The sun blinked like a Christmas light behind the naked trees.
I sat on the floor of the carriage. The reeking latrine to one side and Prem Chand on the other.
The Ahmedabad Mail swayed through the Rajasthan desert in the direction of Ajmer. Reservations had been impossible. The only option was to travel fifteen hours in General.
Prem Chand had spotted me sharing a slice of a bench and beckoned me. He sat in luxury by the door on top of a heavy wool blanket. I hurried over to him but didn’t say anything. He lit an ochre bidi. I rested my head on my knees. It was not yet 6 in the morning. Fourteen hours more to go.
Prem Chand put out his bidi and addressed me an oblique fashion. “That’s a costly jacket.” His eyes were admiring.
“About Rs 200,” I said.
We swayed on in silence. The sun was climbing fast, racing to keep up with the train.
“Give it to me,” Prem Chand demanded.
His face registered deep hurt with my negative reply.
“I need it as a remembrance of you,” he countered.
“I have only this one. If I had a second or third one I would definitely give it to you.”
He seemed appeased. But out of the corner of my eye I could see him stare at me. His wry smile said, “I don’t believe you.”

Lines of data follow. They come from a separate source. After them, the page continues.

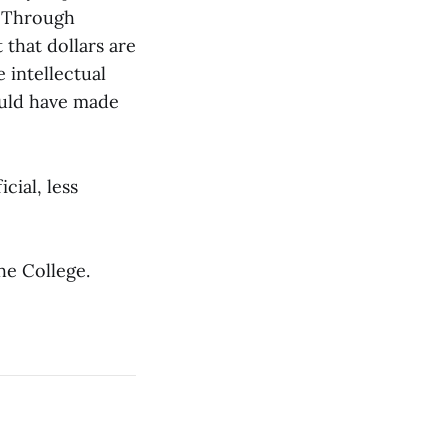
. Through
 that dollars are
 intellectual
ould have made
cial, less
he College.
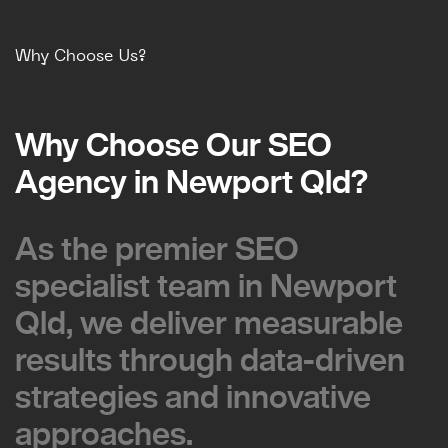
Why Choose Us?
Why Choose Our SEO
Why Choose Our SEO
Agency in Newport Qld?
Agency in Newport Qld?
As the premier SEO
As the premier SEO
specialist team in Newport
specialist team in Newport
Qld, we deliver measurable
Qld, we deliver measurable
results through data-driven
results through data-driven
strategies and innovative
strategies and innovative
approaches.
approaches.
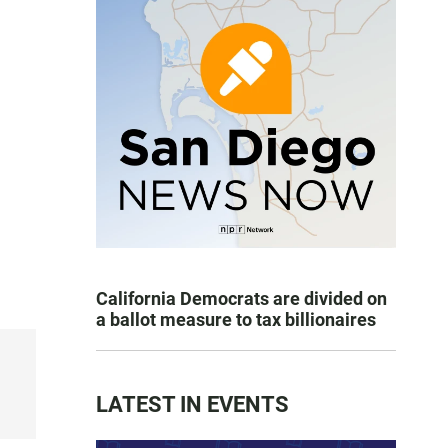
California Democrats are divided on
a ballot measure to tax billionaires
LATEST IN EVENTS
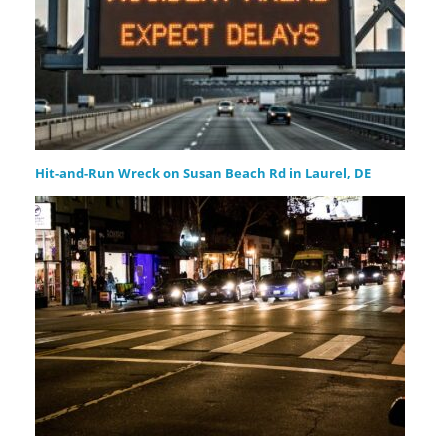
Hit-and-Run Wreck on Susan Beach Rd in Laurel, DE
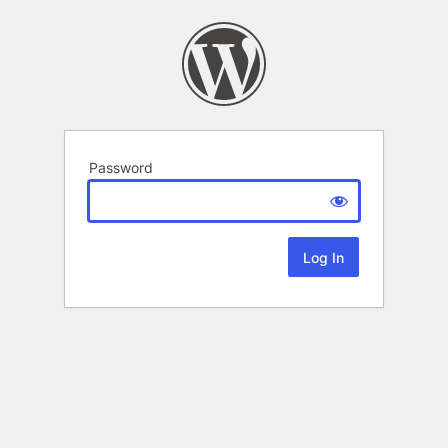
Password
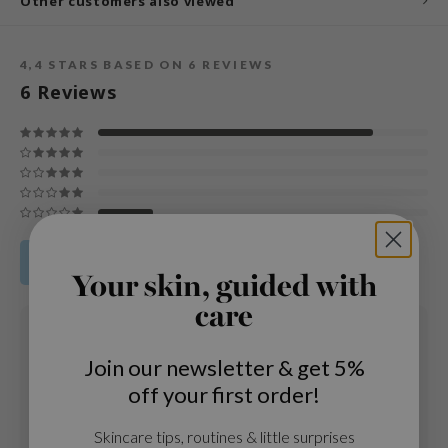
Other customers also viewed
und Lab
arecipe
4,4
STARS BASED ON
6
REVIEWS
dor
6
Reviews
deed Labs
ruharu Wonder
odal
 Skin
bryolisse
Share your product review
limax
Your skin, guided with
ris
care
28 FEB 2021
ank You Farmer
Katja
Join our newsletter & get 5%
se
Age
: 35 - 44
off your first order!
Skintype
: Gevoelige huid
GGEE
Ik heb geen irritaties gekregen en mijn huid is veel rustiger
mand
Skincare tips, routines & little surprises
geworden. Ik had post acne plekken maar nu zijn ze aan het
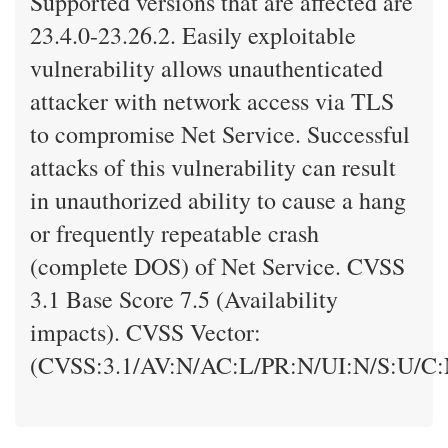
Supported versions that are affected are
23.4.0-23.26.2. Easily exploitable
vulnerability allows unauthenticated
attacker with network access via TLS
to compromise Net Service. Successful
attacks of this vulnerability can result
in unauthorized ability to cause a hang
or frequently repeatable crash
(complete DOS) of Net Service. CVSS
3.1 Base Score 7.5 (Availability
impacts). CVSS Vector:
(CVSS:3.1/AV:N/AC:L/PR:N/UI:N/S:U/C:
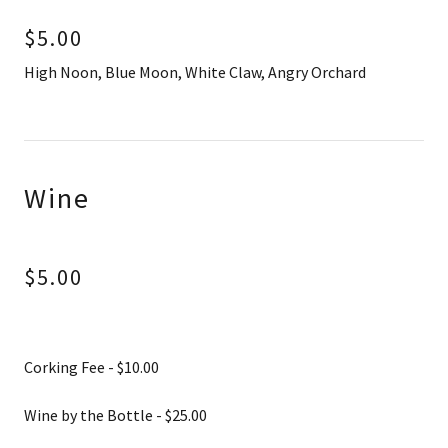
$5.00
High Noon, Blue Moon, White Claw, Angry Orchard
Wine
$5.00
Corking Fee - $10.00
Wine by the Bottle - $25.00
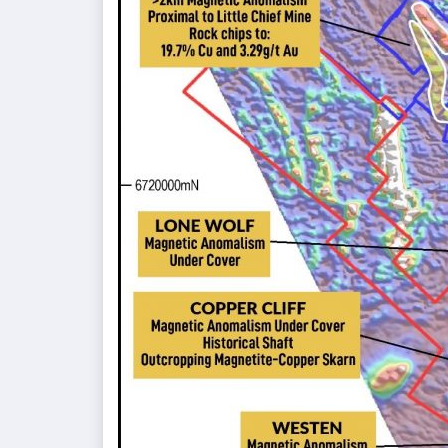
Project
as
Drilling
Progresses”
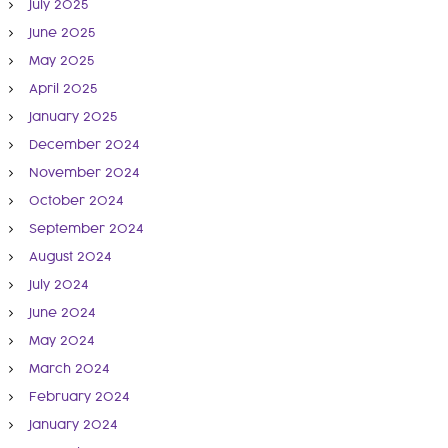
July 2025
June 2025
May 2025
April 2025
January 2025
December 2024
November 2024
October 2024
September 2024
August 2024
July 2024
June 2024
May 2024
March 2024
February 2024
January 2024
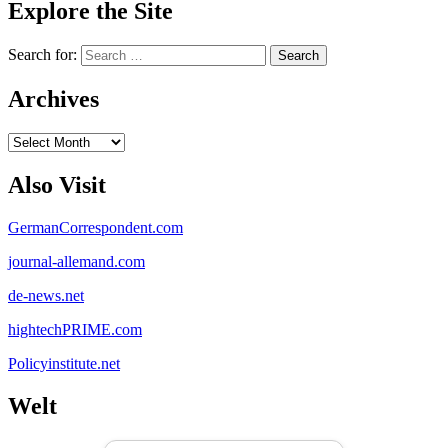
Explore the Site
Search for:
Archives
Archives
Also Visit
GermanCorrespondent.com
journal-allemand.com
de-news.net
hightechPRIME.com
Policyinstitute.net
Welt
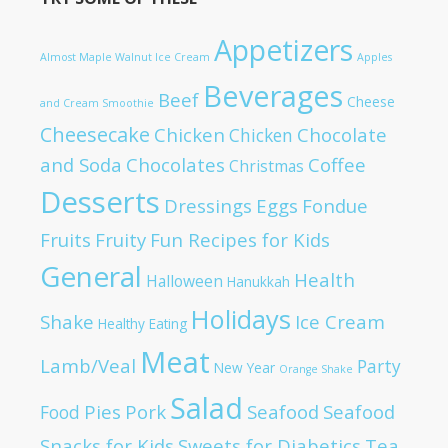
Appetizers
Almost Maple Walnut Ice Cream
Apples
Beverages
Beef
Cheese
and Cream Smoothie
Cheesecake
Chicken
Chocolate
Chicken
and Soda
Chocolates
Coffee
Christmas
Desserts
Dressings
Eggs
Fondue
Fruits
Fruity
Fun Recipes for Kids
General
Health
Halloween
Hanukkah
Holidays
Shake
Ice Cream
Healthy Eating
Meat
Lamb/Veal
Party
New Year
Orange Shake
Salad
Pies
Pork
Seafood
Seafood
Food
Snacks for Kids
Sweets for Diabetics
Tea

I squirmed. Get the upper hand, I thought. I started questioning him.
He was travelling to Kishangarh. He was 26 years old. He told me he was married. I congratulated him. “How many children?”
“Two. Both daughters.” He was obviously conflicted. “Daughters are a great difficulty in India.”
As if even the topic was distasteful, and before I could ask why, he was telling me that he had almost gone to Japan.
“My brother had a cycle rickshaw in Jaipur. One day he met a Japanese lady and she said, ‘Come to Japan with me.’ So my brother came to me and said, ‘Come, I’ll take you to Japan.’ I told him, ‘No,’ but gave him Rs 700. One day the police came and arrested him and sent his wife back to Japan. Just like that it was over.”
“Why did they arrest him?”
“Bas. Aise hi.”
Aise is a versatile Hindi word meaning literally, like this. In his brother’s case it implied, just because.
“The police need no reasons.”
“But what had he done?”
Prem Chand ignored me and continued talking. He obviously took it for granted that no one questioned the police just as no one doubted daughters were a calamity. In India certain things just are. Aise hi hai.
“I had a rickshaw also.”
“Cycle?” I asked.
The hurt look crept back into his face.
‘Nahi baba. Auto. Auto. Auto,” he snapped.
I was embarrassed. I had wounded him twice in less than half an hour. His ability to recover, however, proved as good as his capacity to take offense. He waited for my next question.
“What do you do these days?”
Grabbing a black lantern he held it up and read aloud. His fingers traced the sloppy handwriting. “Prem Chand. Points Man 1. Phulera Junction.”
“What’s a Points Man?” My question seemed logical. But Prem Chand evaded me.
“I work night duty. 12 hours. 6 to 6.”
“But what’s your work?” I asked again.
“Points Man,” he smiled.
“Do you shunt engines?” I was now desperate to know.
“Yes. I help to shunt. And this and that.”
He fished another bidi from his pocket. I let the subject drop.
My knees ached from squatting. No seats had been vacated as far as I could see. The benches were so crowded the addition or subtraction of one person was undetectable. I returned my attention to Prem Chand
“How much do you make?”
“Three hundred and thirty a month. It isn’t enough for us.”
“You must have made more driving a rickshaw.”
“Oh yes,” he said. “I made plenty of money. Plenty.”
Why join the railroad for less money if you were making more as a rickshaw driver, I wanted to know.
Yet again, he looked pained. Speaking slowly as if I were an erring child Prem Chand laid it out for me.
“There is no izzat (honour) in a rickshaw. With this job I have honour. Everyone used to yell, ‘Taxi, taxi’ before. It was shameful. Now, as Points Man even the Station Master greets me in the morning. Everyone knows me. Just come to Phulera Junction and ask for Prem Chand. They all know me. Now I have honour.”
The train was slowing and Prem Chand jumpted up, wrapped the blanket we had been sharing around his shoulders and lit a bidi.
“You do you thing,” he admonished me. “Give me one rupee for chaipani.”
Glad to redeem myself in his eyes I pulled out the loose change from my pocket, 80 paise.
“Here, this is all I have.” I slipped it into his hand.
He flashed his wry unbelieving smile and melted into the crowd mobbing the train.